Her clinic made sure there were social workers on hand to stay with students overnight if their parents did not come to collect them. But that was unnecessary. All students were collected, if not by their parents then by their relatives, neighbours or family friends.
“After going through all we went through all day, when I was walking home that night, I can remember walking up the avenue looking at a lot of dazed people,” Ms Petty said. “The thing that struck me most, was that directly overhead was an F-16. The air force was then monitoring the city. To look up, you would see one go one way and one go the other. It was surreal.”
Later Catholic Charities worked with the Federal Government to give out FEMA funds after the terrorism attack.
“We had people coming to us from all over the area for financial assistance,” she said.
She eventually left the Sisters of Charity.
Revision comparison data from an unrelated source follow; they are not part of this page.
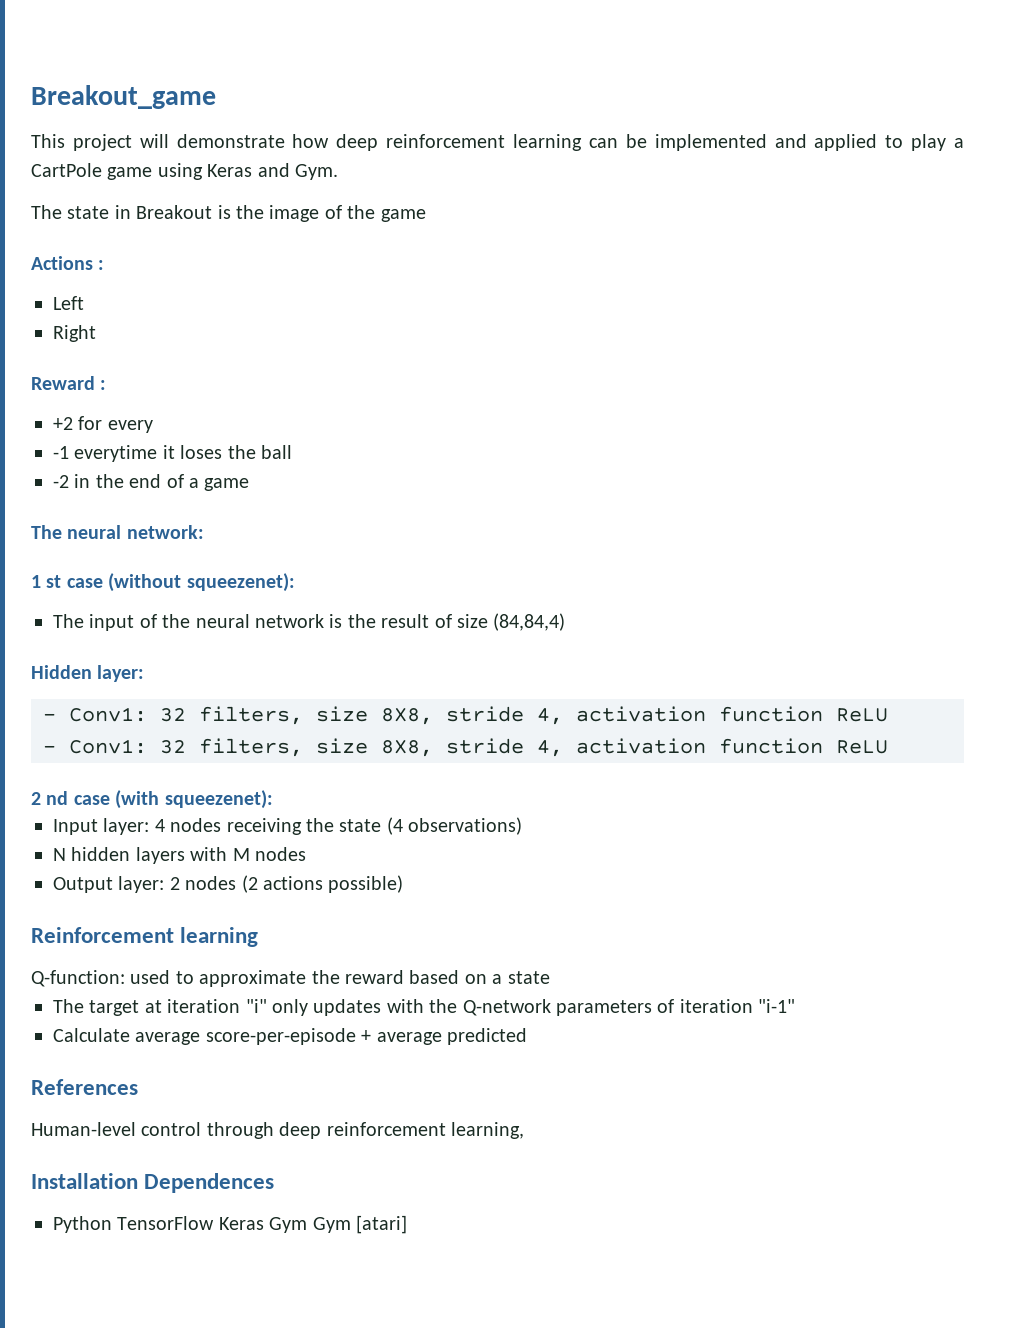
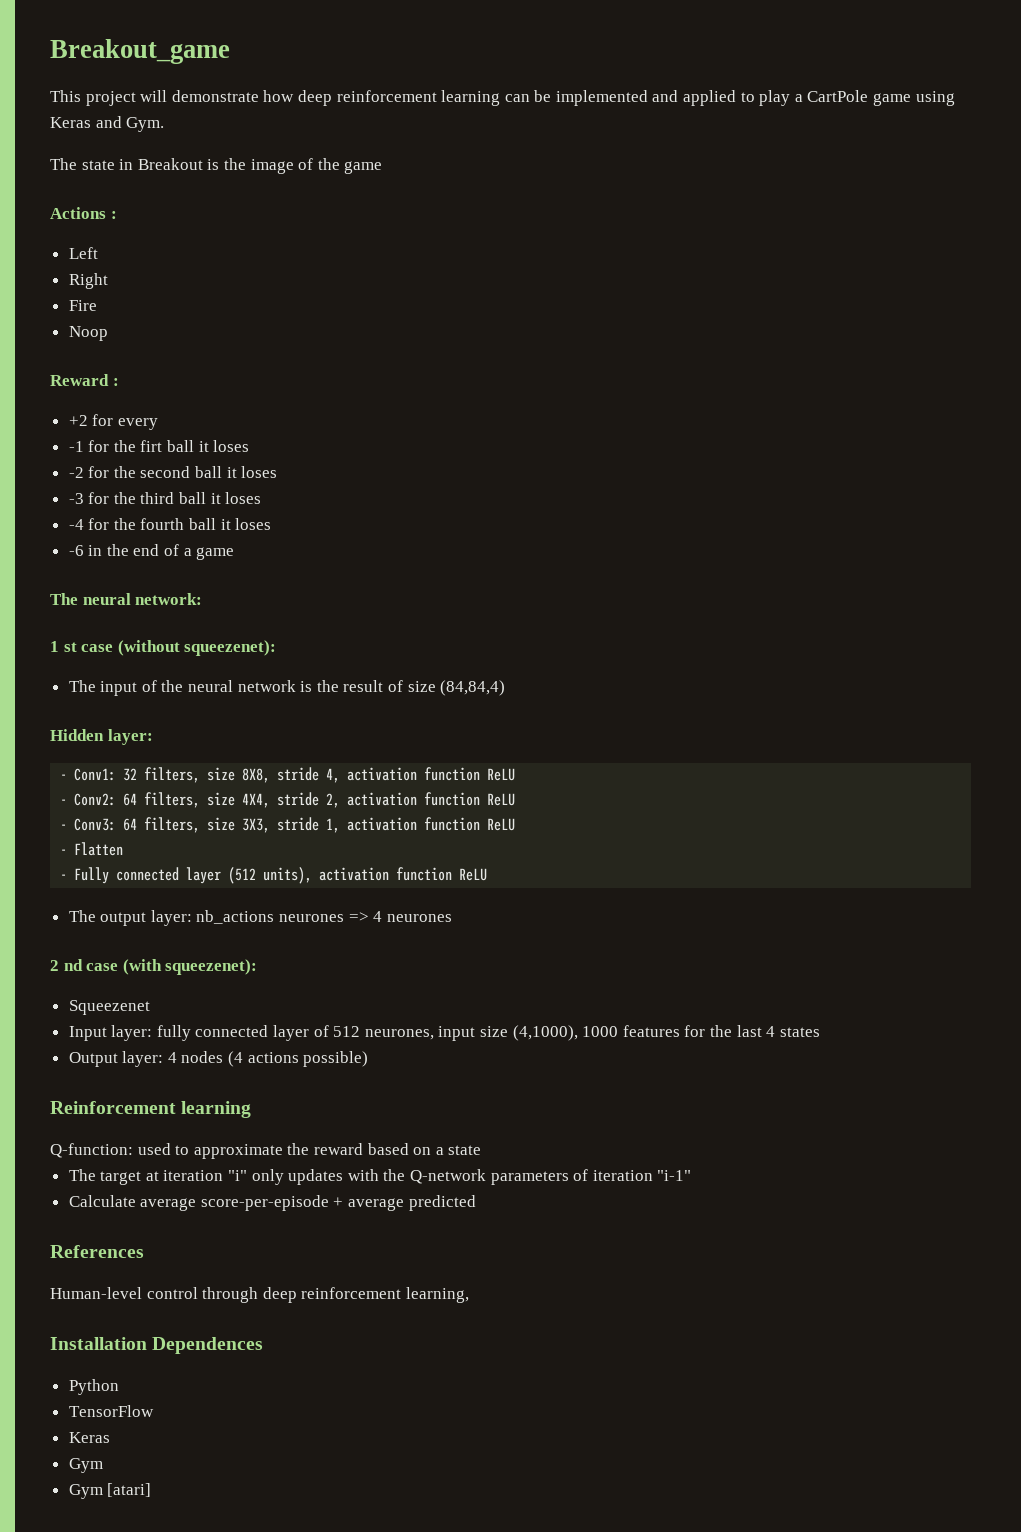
(96, 333) none -> [68,300,97,311] [68,326,108,341] // Fire // Noop
[74,445,292,462] everytime it loses the ball -> [88,440,250,452] for the firt ball it loses
(69, 481) none -> [88,466,278,478] [68,492,262,504] [68,518,272,530] [68,545,84,556] for the second ball it loses // -3 for the third ball it loses // -4 for the fourth ball it loses // -6
[69,738,888,757] Conv1: 32 filters, size 8X8, stride 4, activation function ReLU -> [74,792,516,808] [60,817,516,833] [60,842,124,856] [60,867,488,884] [68,910,452,926] Conv2: 64 filters, size 4X4, stride 2, activation function ReLU // - Conv3: 64 filters, size 3X3, stride 1, activation function ReLU // - Flatten // - Fully connected layer (512 units), activation function ReLU // The output layer: nb_actions neurones => 4 neurones
(273, 799) none -> [68,1000,150,1015] // Squeezenet
[154,817,523,835] [53,847,306,864] [53,875,258,893] 4 nodes receiving the state (4 observations) // N hidden layers with M nodes // Output layer: 2 nodes (2 -> [156,1025,820,1041] [68,1051,244,1067] fully connected layer of 512 neurones, input size (4,1000), 1000 features for the last 4 states // Output layer: 4 nodes (4
(112, 1224) none -> (119, 1387) //
[218,1217,308,1233] Keras Gym -> [68,1432,110,1443] [68,1458,103,1473] // Keras // Gym //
“My mother was getting older and I knew I would eventually have to go back to Bermuda and take care of her,” Ms Petty said. “She always said she never wanted to be in a nursing home.”
She retired from social work and returned to Bermuda in 2006. Her father had died in 1991, and her mother was retired from her long-time job on the bridal desk at AS Coopers in Hamilton.
“At that time my mother was still active, but her health was beginning to decline,” Ms Petty said.
They made the best of their time together going for rides, or going out to lunch.
“My mother was always fun to be with,” Ms Petty said.
Dorothy Petty died in 2015.
Now Ms Petty is a member of St Patrick’s Church in Smith’s and starts every day with 8am mass.
“It helps put some structure in my time,” she said.
For many years she and other members of her church worked the Salvation Army soup truck bringing food to the homeless in the Pembroke area.
She also volunteered at PALS. She led two bereavement groups at the PALS office on Point Finger Road in Paget, and also regularly drove PALS patients to and from doctors appointments.
When the pandemic began last year, she stopped doing that to protect her own health.
Now she loves working on projects inside and outside her home.
“I was always kind of handy,” she said. “My father was a real Mr Fix It, and both my brothers, Richard and Stephen, were.”
Her family teased her a bit when she came home one day with a small drill.
“My brother said that looks like a toy,” she said.
But she uses it to carry out upgrades around her Gateshead Lane, Smith’s property. Recently she installed a new screen door.
“It took hours, but I did it,” she said proudly.